Experts in the field argued with Fortner about his grim analysis of a general stagnation in research, but nobody seems to have argued with the basic point of Rest in Peas that the instant computer understanding of human speech we see in Star Trek seems about as forthcoming as food replication or instant tele-transportation.
And yet, speech recognition continues to pop up in the corners of our lives. If you bought the latest Android phones, you’ll be faced with an old-fashioned microphone icon with every text entry field.
From searching on Google to sending a text message, the telephones will strive to convert what you say into plain text. It seems to get it right enough for many owners to use the feature regularly.
The Android feature is a spin-off of Google’s long-term interest in speech recognition. The company started with GOOG-411, an American-only service you might call “dial-a-search” anywhere else in the world.
Google was frank about its intention to use the voice calls to GOOG-411 as raw material to improve its voice recognition systems by comparing its successes and failures. Later, it grew confident enough with its technology to offer audio indexing of YouTube videos, as well as adding speech recognition to its Android OS and iPhone apps.
No one could claim Google’s voice recognition is 100 per cent accurate – especially if you’ve ever squinted at its textual transcription of your voicemail on its Google Voice phone service. Despite all the data scooped up by the company, its service still wanders into surrealist farce (For instance, the New York Times found one of its experimental voicemails translated the classic Monty Python line “This parrot is no more. It has ceased to be” to “this carriages no more in Tennessee seems to be”).
But, as many a Web 2.0 company has discovered, a service doesn’t have to be perfect to be usable – especially if it’s free.
The real benefit for companies using speech recognition these days is the ability to cram it into contexts where just a little bit of vocal help is useful. We may throw our phones out of the window over some computerised help systems, but just being able to yell “operator” and have a misbehaving system throw you to a real person can be a vital stress-reliever.
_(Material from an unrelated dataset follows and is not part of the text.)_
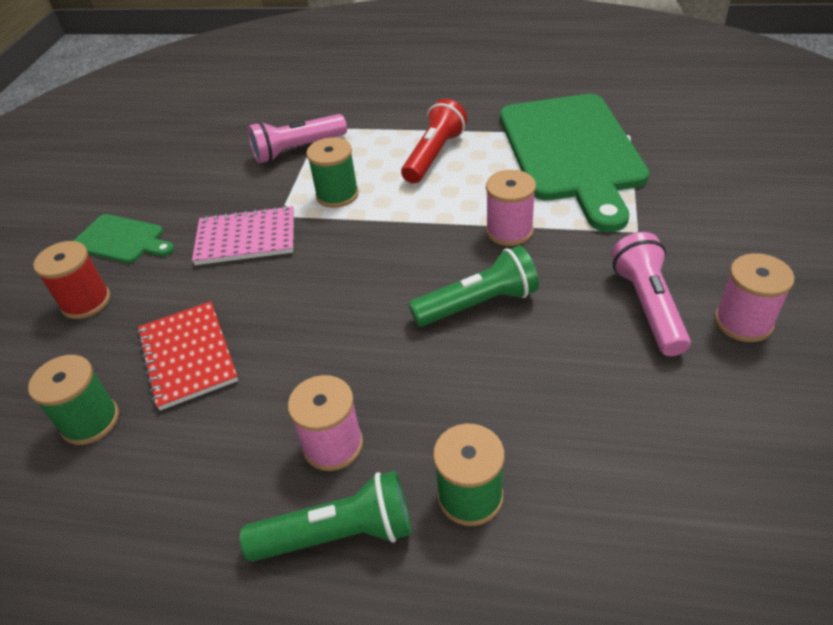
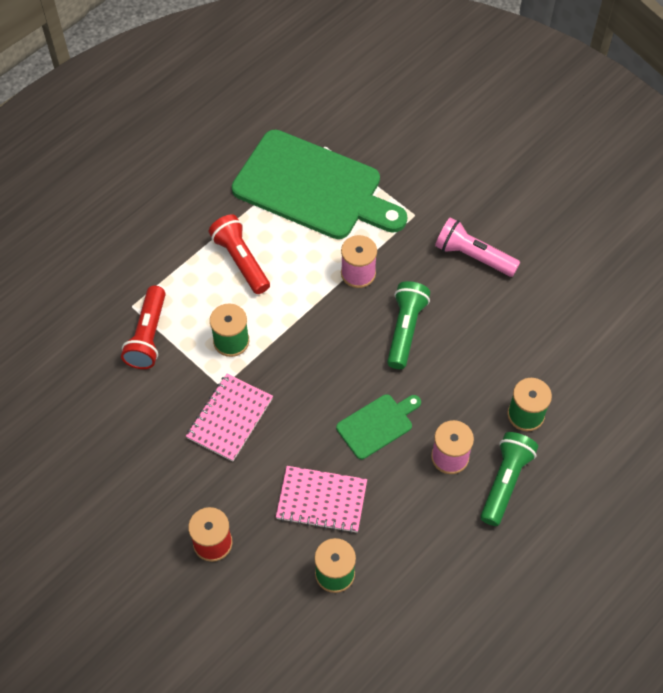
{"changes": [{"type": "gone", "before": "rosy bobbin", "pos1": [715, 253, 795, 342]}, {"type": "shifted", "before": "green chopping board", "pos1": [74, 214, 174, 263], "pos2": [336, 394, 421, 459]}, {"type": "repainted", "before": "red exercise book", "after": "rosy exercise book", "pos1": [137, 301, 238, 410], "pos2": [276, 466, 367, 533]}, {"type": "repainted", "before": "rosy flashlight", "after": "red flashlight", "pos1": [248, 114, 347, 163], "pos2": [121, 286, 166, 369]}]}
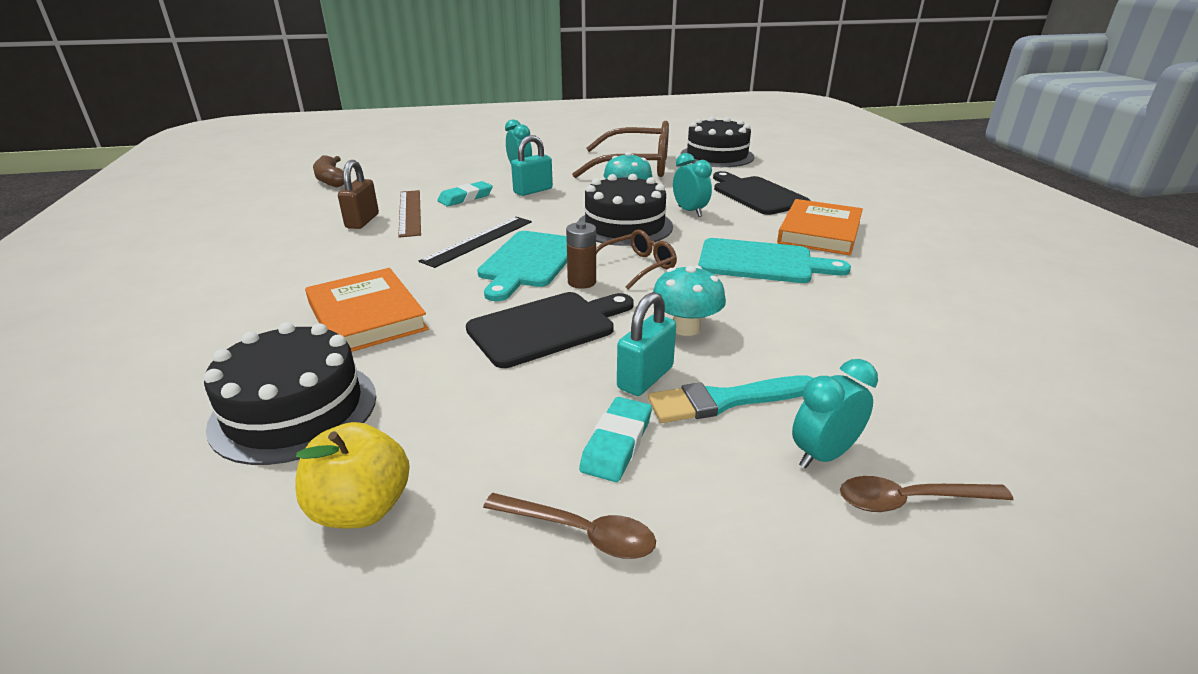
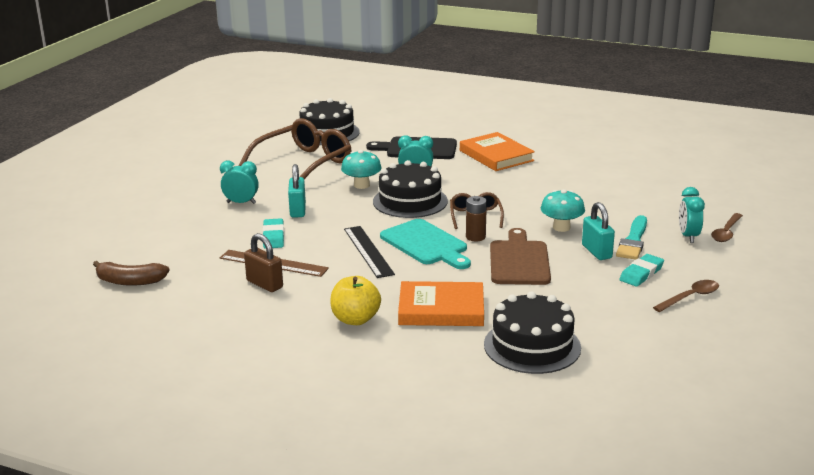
{"changes": [{"type": "gone", "before": "turquoise chopping board", "pos1": [698, 238, 851, 283]}, {"type": "shifted", "before": "bright yellow apple fruit", "pos1": [295, 422, 410, 528], "pos2": [330, 276, 381, 325]}, {"type": "repainted", "before": "jet-black chopping board", "after": "brown chopping board", "pos1": [466, 292, 634, 368], "pos2": [490, 228, 551, 285]}, {"type": "rotated", "before": "turquoise gum eraser", "pos1": [579, 397, 652, 482], "pos2": [619, 254, 664, 287], "turn": 75}]}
And big companies can run speech recognition over their entire database of recorded helpdesk conversations to find key words that are rising in popularity.
These aren’t the expected uses of voice recognition, which most of us assume would be perfect transcription. They’re narrowly defined tasks which benefit from a sprinkle of magic recognition pixie dust.
In fact, that seems to me to be the perfect way to extrapolate a realistic business use from the technological futurism that usually heralds it. Take the mad projections of the earlier researchers in a promising field, then try and find an application that only needs a little of their optimism to succeed.
Extra points if your application would be too demeaning or expensive for the current experts in the field to sully their hands with.
Human transcription services charge medical or legal companies high rates for perfect transcription. Voice recognition will never compete with the high level of expertise and accuracy needed in these fields. But a computer that can give you a rough draft that lets you guess what 70 per cent of your voicemail is about, for a fraction of the cost of paying a secretary to write you a memo on all your phone messages: that’s useful enough.
You can see a similar market developing for rough-and-ready machine translation between human languages. Computer translation is incredibly shoddy compared to the premium work performed by trained expert human translators.
But throw a Japanese or Chinese news article into one of the free machine translators online, and you can get more of a flavour of its content than you ever would staring at the strange ideograms yourself.
I’m never going to be able to afford a translator for the dozens of times a week I’d like to know a foreign language. But if I can grab just a gist from a laughably bad machine translation – well, I’m going to keep using that machine translation, and benefit from its shoddiness, too.
Will we ever get voice recognition or language translation to work as well as we want? No, but then, no car can give as smooth a journey as a sedan chain carried by servants. That doesn’t mean that when someone comes up with a wobbly Model T, it won’t transform transportation.
Even if speech recognition gets no better, and never reaches Star Trek levels of accuracy, it still has plenty of market niches to fill. It’s not dead yet, Jim.